[Data for this task]

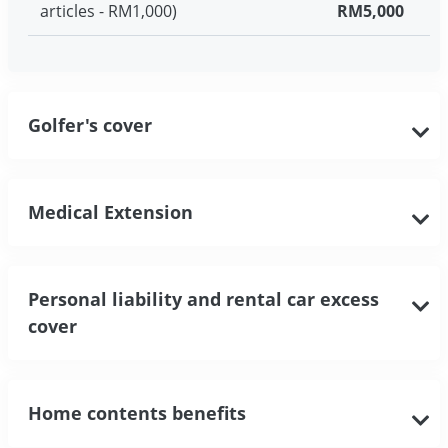
articles - RM1,000)
RM5,000
Golfer's cover
Medical Extension
Personal liability and rental car excess
cover
Home contents benefits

[/Data for this task]

— Directive —
Print every entry exactly; omit the pictures.

— Your solution —
articles - RM1,000)
RM5,000
Golfer's cover
Medical Extension
Personal liability and rental car excess
cover
Home contents benefits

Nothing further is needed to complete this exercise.